Ik mag dit recept echt mijn eigen naam geven daar het ook een eigen maaksel van mij is. Wel heb ik inspiratie gedaan in een Aziatisch restaurant in Antwerpen (ook daar zelfs ) en naar aanleiding hiervan mijn eigen variant gemaakt. Normaliter gebruik ik azijn in mijn atjars maar deze is gebaseerd op limoen! En erg lekker! Nadeel is wel dat het wat minder houdbaar is maar de smaak is onovertroffen. Maar de atjar scoort altijd hoog vooral als het warm is of bij heet eten.
1 of 2 appels 1 ketimoen (komkommer) 1 bawang merah (rode ui)
1 lombok merah besar (grote rode peper) 10 limoenen Bosje verse koriander Suiker
Snij de komkommer eerst in de lengte door de helft en dan schuin in dunne plakken snijden. Ook de rode ui ook halveren en schuin in dunne ringen snijden. Snij de lombok ook schuin in dunne plakken. Probeer alle ingrediënten op dezelfde manier de snijden, dit voor het effect. Doe dit dan in een mooie schaal. Pers alle limoenen uit en meng het sap met behoorlijk veel suiker. Zorg dat het bijtende zuur qua smaak verzacht wordt door het suiker, dus echt zoet/zuur combinatie. Net zolang suiker bijdoen tot u dit smaak effect bereikt! (dus veel suiker).

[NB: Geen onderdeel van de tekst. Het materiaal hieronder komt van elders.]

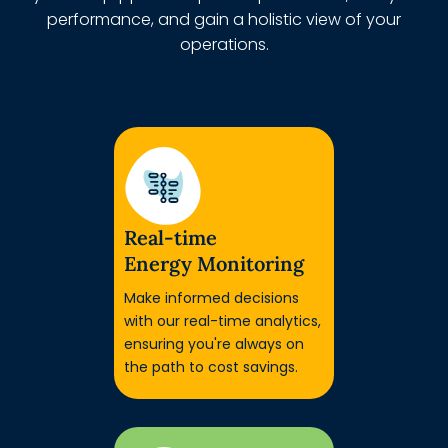
performance, and gain a holistic view of your
operations.
Real-time
Energy Monitoring
Make informed decisions
with our real-time analytics,
ensuring you're always on
the path to cost savings.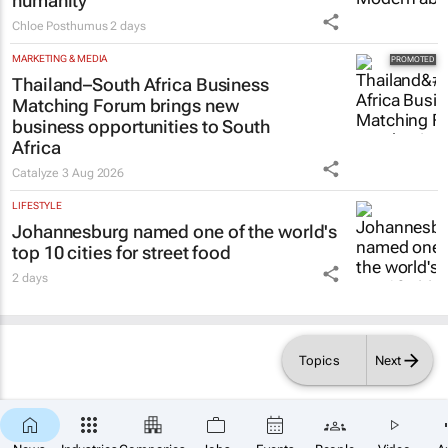
humanity
Chloe Posthumus
2 days
MARKETING & MEDIA
Thailand–South Africa Business
Matching Forum brings new
business opportunities to South
Africa
Catalyze
3 Aug 2026
LIFESTYLE
Johannesburg named one of the world's
top 10 cities for street food
2 days
Topics
Next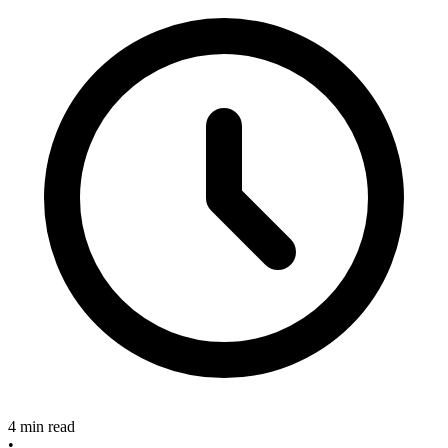
4 min read
•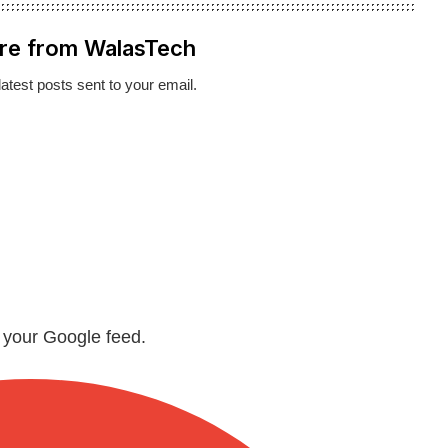
re from WalasTech
latest posts sent to your email.
n your Google feed.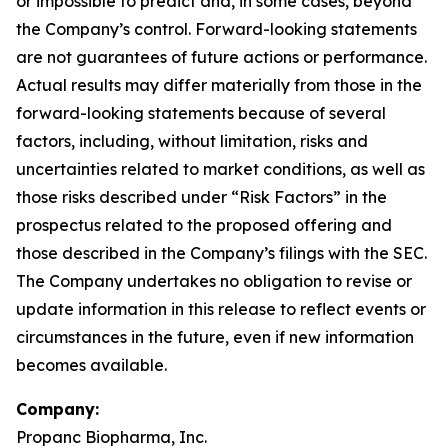
or impossible to predict and, in some cases, beyond
the Company’s control. Forward-looking statements
are not guarantees of future actions or performance.
Actual results may differ materially from those in the
forward-looking statements because of several
factors, including, without limitation, risks and
uncertainties related to market conditions, as well as
those risks described under “Risk Factors” in the
prospectus related to the proposed offering and
those described in the Company’s filings with the SEC.
The Company undertakes no obligation to revise or
update information in this release to reflect events or
circumstances in the future, even if new information
becomes available.
Company:
Propanc Biopharma, Inc.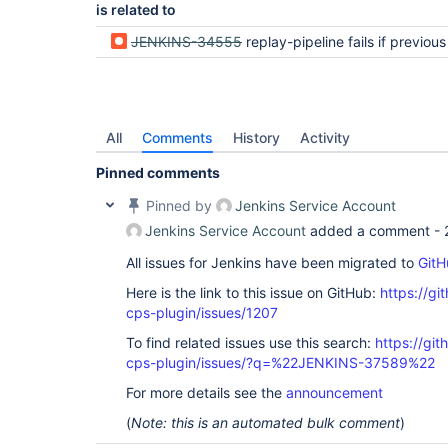
is related to
JENKINS-34555
replay-pipeline fails if previous replay resulted in Jenkinsfile sy
All
Comments
History
Activity
Pinned comments
Pinned by
Jenkins Service Account
Jenkins Service Account
added a comment -
All issues for Jenkins have been migrated to
GitH
Here is the link to this issue on GitHub:
https://gi
cps-plugin/issues/1207
To find related issues use this search:
https://gi
cps-plugin/issues/?q=%22JENKINS-37589%22
For more details see the
announcement
(
Note: this is an automated bulk comment
)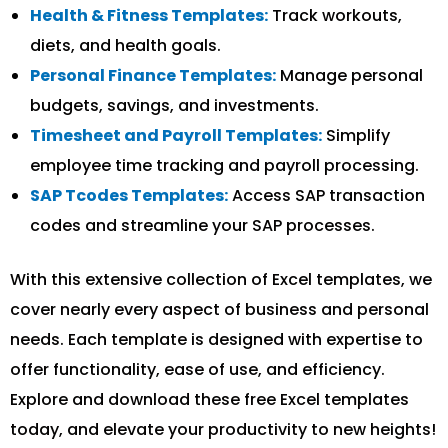
Health & Fitness Templates:
Track workouts,
diets, and health goals.
Personal Finance Templates:
Manage personal
budgets, savings, and investments.
Timesheet and Payroll Templates:
Simplify
employee time tracking and payroll processing.
SAP Tcodes Templates:
Access SAP transaction
codes and streamline your SAP processes.
With this extensive collection of Excel templates, we
cover nearly every aspect of business and personal
needs. Each template is designed with expertise to
offer functionality, ease of use, and efficiency.
Explore and download these free Excel templates
today, and elevate your productivity to new heights!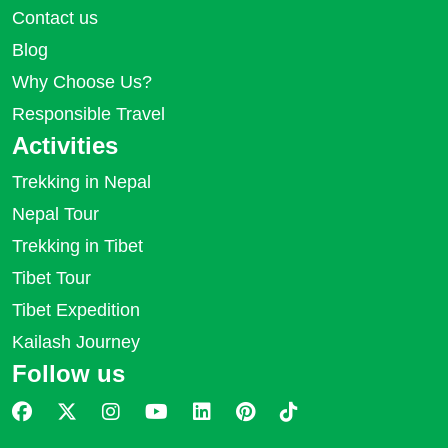
Contact us
Blog
Why Choose Us?
Responsible Travel
Activities
Trekking in Nepal
Nepal Tour
Trekking in Tibet
Tibet Tour
Tibet Expedition
Kailash Journey
Follow us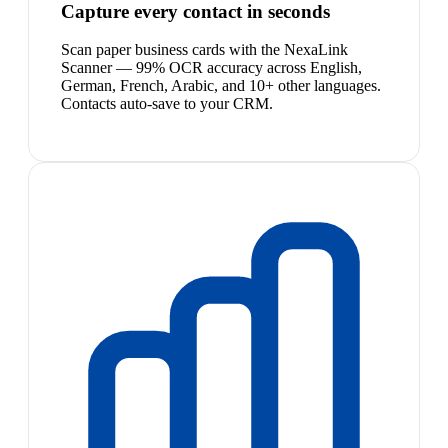
Capture every contact in seconds
Scan paper business cards with the NexaLink
Scanner — 99% OCR accuracy across English,
German, French, Arabic, and 10+ other languages.
Contacts auto-save to your CRM.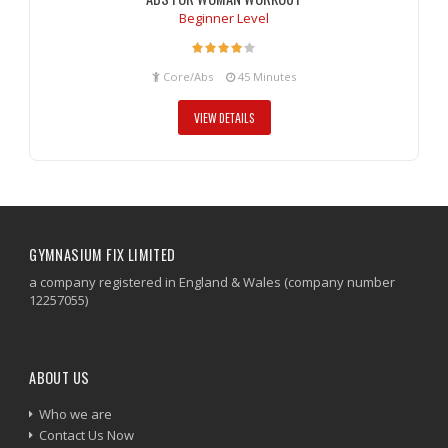
Beginner Level
Core/Abs
45 Minutes
VIEW DETAILS
GYMNASIUM FIX LIMITED
a company registered in England & Wales (company number
12257055)
ABOUT US
Who we are
Contact Us Now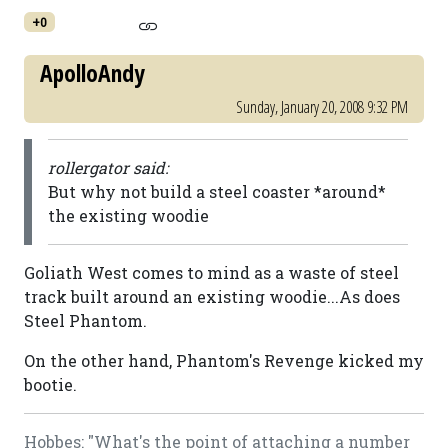
+0
ApolloAndy
Sunday, January 20, 2008 9:32 PM
rollergator said:
But why not build a steel coaster *around*
the existing woodie
Goliath West comes to mind as a waste of steel
track built around an existing woodie...As does
Steel Phantom.
On the other hand, Phantom's Revenge kicked my
bootie.
Hobbes: "What's the point of attaching a number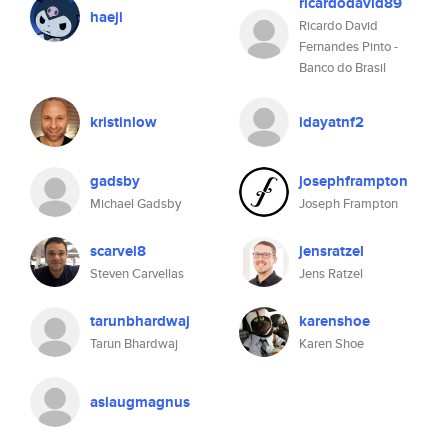
ricardodavid89
haeji
Ricardo David
Fernandes Pinto -
Banco do Brasil
kristinlow
idayatnf2
gadsby
josephframpton
Michael Gadsby
Joseph Frampton
scarvel8
jensratzel
Steven Carvellas
Jens Ratzel
tarunbhardwaj
karenshoe
Tarun Bhardwaj
Karen Shoe
aslaugmagnus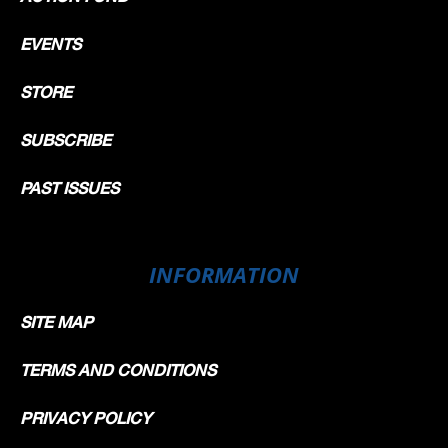
EVENTS
STORE
SUBSCRIBE
PAST ISSUES
INFORMATION
SITE MAP
TERMS AND CONDITIONS
PRIVACY POLICY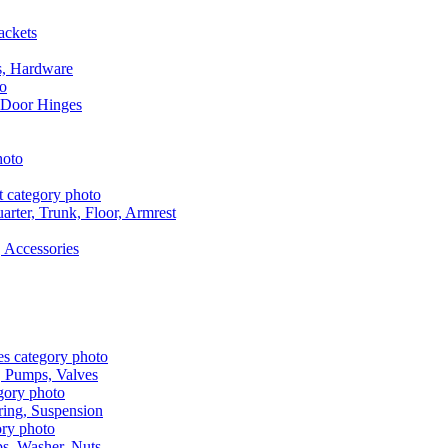
ackets
s, Hardware
 Door Hinges
rter, Trunk, Floor, Armrest
 Accessories
, Pumps, Valves
ring, Suspension
aps, Washer, Nuts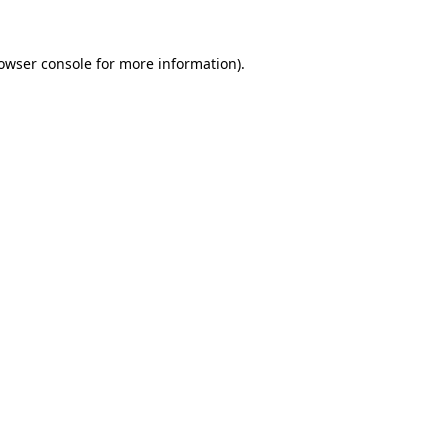
owser console
for more information).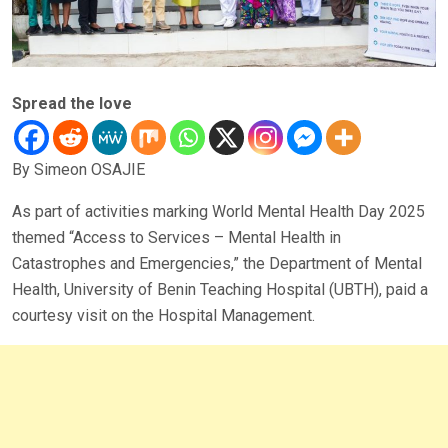
Spread the love
By Simeon OSAJIE
As part of activities marking World Mental Health Day 2025
themed “Access to Services – Mental Health in
Catastrophes and Emergencies,” the Department of Mental
Health, University of Benin Teaching Hospital (UBTH), paid a
courtesy visit on the Hospital Management.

Snij de appel ook in dunne plakken en vermeng deze met de komkommer, ui en lombok door de schaal. Schenk gelijk hierop de limoensap op, dit om verkleuren van de appel tegen te gaan. Was het bosje koriander en hak dit wat fijn. Strooi de koriander over de atjar en dien het zo op.

RENDANG TELOR (Rendang van Ei)

(bron Boekoe Kita, maar wat aangepast door mijzelf).
RENDANG TELOR
10 eieren 2 uien, gesnipperd 3 teentjes knoflook, klein gesneden 2 eetlepels sambal oelek 1 theelepel laos 1 theelepel koenjit 1 theelepel djahé zonnebloemolie 500 ml rundvlees bouillon 50 gram geraspte santen (van blok)
Kook de eieren goed hard (7-10 minuten) en giet af, spoel ze koud en pel ze. Goed drogen met theedoek. Alle uisnippers, knoflook en kruiden oeleken tot een brei (wel stukjes laten zien). Doet in een pan wat olie en bak hierin de boemboe in totdat de ui glazig is. Let op dat je genoeg olie gebruikt. Voeg de bouillon en santen toe en breng de saus aan de kook, dan op zeer laag vuur zetten. De eieren kort doch goed bakken in hete olie zodat het eiwit een mooie lichtbruine kleur krijgt en knapperig wordt. Indien nodig het ei wat inprikken met een vork en dan in de saus leggen en alles op een laag vuur koken totdat de saus lekker dik is.

Nou, ik denk dat dit wel weer voldoet voor een eerste les na al die jaren. Ik wens u veel kookplezier toe en zie graag de reacties en resultaten van u. Hetzij van deze recepten hetzij van de recepten in de vorige lessen.
En vragen staat altijd vrij  Selamat makan!